Importante salientar que as ideias de Labov aqui referidas não advogam a tese de que é dispensável o domínio da norma linguística padrão no seio da sociedade. Suas conclusões, a rigor, atestam tão somente que a falta desse atributo não constitui empecilho para a aprendizagem nos primeiros anos da vida escolar. Decerto que, com o natural progresso individual que usufrui o educando, seu desempenho linguístico passará a ser diversificado, ampliado, de tal sorte que nele se cria uma imperceptível capacidade discriminatória dos usos em face das várias situações e ambientes discursivos que se lhe apresentam no cotidiano.

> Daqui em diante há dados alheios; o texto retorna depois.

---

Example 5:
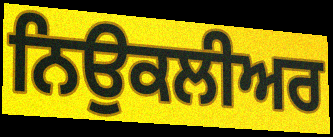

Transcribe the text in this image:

ਨਿਉਕਲੀਅਰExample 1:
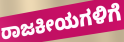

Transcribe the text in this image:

ರಾಜಕೀಯಗಳಿಗೆ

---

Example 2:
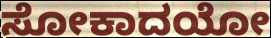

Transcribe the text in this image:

ಸೋಕಾದಯೋ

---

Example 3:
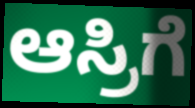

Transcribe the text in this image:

ಆಸ್ರಿಗೆ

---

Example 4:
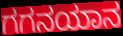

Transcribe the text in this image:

ಗಗನಯಾನ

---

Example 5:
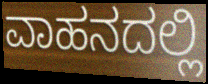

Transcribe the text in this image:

ವಾಹನದಲ್ಲಿ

O que se quer aqui afirmar é que a formação plena para o exercício da cidadania implica conferir ao indivíduo capacidade de expressar-se clara e adequadamente como ator do drama social. A questão é que quem estabelece as regras do desempenho linguístico não é o indivíduo, senão o grupo. Essa é uma questão de fundo, que muito se discute no campo da mudança linguística e cujo reflexo atinge temas delicados, tais como o do preconceito e da discriminação em face das variantes de usos. Não são raros os exemplos de discriminação e má avaliação individual em face do desempenho linguístico em desacordo com uma norma estabelecida pelo grupo majoritário.

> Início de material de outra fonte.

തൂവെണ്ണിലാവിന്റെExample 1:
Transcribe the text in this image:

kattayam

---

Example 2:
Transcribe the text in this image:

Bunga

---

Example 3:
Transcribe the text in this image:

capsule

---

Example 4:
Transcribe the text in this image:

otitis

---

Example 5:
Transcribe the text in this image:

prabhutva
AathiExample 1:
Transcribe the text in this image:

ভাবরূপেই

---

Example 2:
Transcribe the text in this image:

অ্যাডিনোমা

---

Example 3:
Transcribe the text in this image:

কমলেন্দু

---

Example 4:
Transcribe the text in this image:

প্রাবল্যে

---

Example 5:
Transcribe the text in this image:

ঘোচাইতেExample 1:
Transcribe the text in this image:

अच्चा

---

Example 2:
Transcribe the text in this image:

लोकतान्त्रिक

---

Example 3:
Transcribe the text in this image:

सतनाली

Um exemplo que se pode aferir no Brasil diz respeito a características fonéticas mais salientes, tais como a do r retroflexo, comumente conhecido como «r caipira», que decerto afastou muitos jovens interioranos das classes escolares da capital federal até meados do século 20. Eram crianças que se viam obrigadas a despir-se de sua natural formação linguística para adequar-se a ferro e fogo aos padrões de uma outra variante prosódica do português que gozava de maior prestígio no ambiente escolar. E, se não o conseguiam, eram discriminadas a ponto de terem de abandonar os estudos na capital e voltar para sua região de origem. O exemplo revela o grau elevado de intolerância com as diferenças linguísticas no meio escolar, fruto de uma visão monolítica do desempenho linguístico que decerto se deve combater com a serenidade necessária, sem rompantes de exacerbada demagogia.

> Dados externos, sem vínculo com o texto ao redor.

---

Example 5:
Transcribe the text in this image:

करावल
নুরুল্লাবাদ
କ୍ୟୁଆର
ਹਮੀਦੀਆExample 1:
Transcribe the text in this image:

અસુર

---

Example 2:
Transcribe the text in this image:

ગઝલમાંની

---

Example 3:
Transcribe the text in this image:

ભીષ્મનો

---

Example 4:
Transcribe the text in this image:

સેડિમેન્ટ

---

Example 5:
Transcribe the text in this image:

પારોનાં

Se quisermos efetivamente eliminar a chaga do preconceito linguístico, devemos partir de algumas premissas normalmente desconsideradas pelos inúmeros textos que se vêm dedicando ao assunto (cf. Perini, 1997; Bagno, 2008; Faraco, 2008), de que decorre uma escamoteação da verdadeira natureza desse sério problema que deve ser combatido sem trégua, mas também sem rancor. A primeira dessas premissas é a de que a sociedade impõe o uso de normas linguísticas distintas em face de atos discursivos distintos, ou seja,existe no âmago da sociedade uma inter-relação entre linguagem e comportamento social que está na sua própria concepção como organismo. Se considerarmos que os atos de fala devem ser entendidos como situações de comunicação social com um propósito comunicativo específico determinado pelos falantes, seria simplório admitir que qualquer registro de desempenho linguístico se adequasse à pluralidade de atos que se sucedem no cotidiano. Como igualmente simplório será admitir que um dado registro ou desempenho de uso será sempre válido e acatado pelo grupo social na construção de todos os atos de fala, pois isso contrariaria a própria natureza diversificada da comunicação social. Nessa perspectiva, a inclusão social pelo ensino implica preparar o indivíduo para o jogo diversificado dos atos de fala que a sociedade contempla.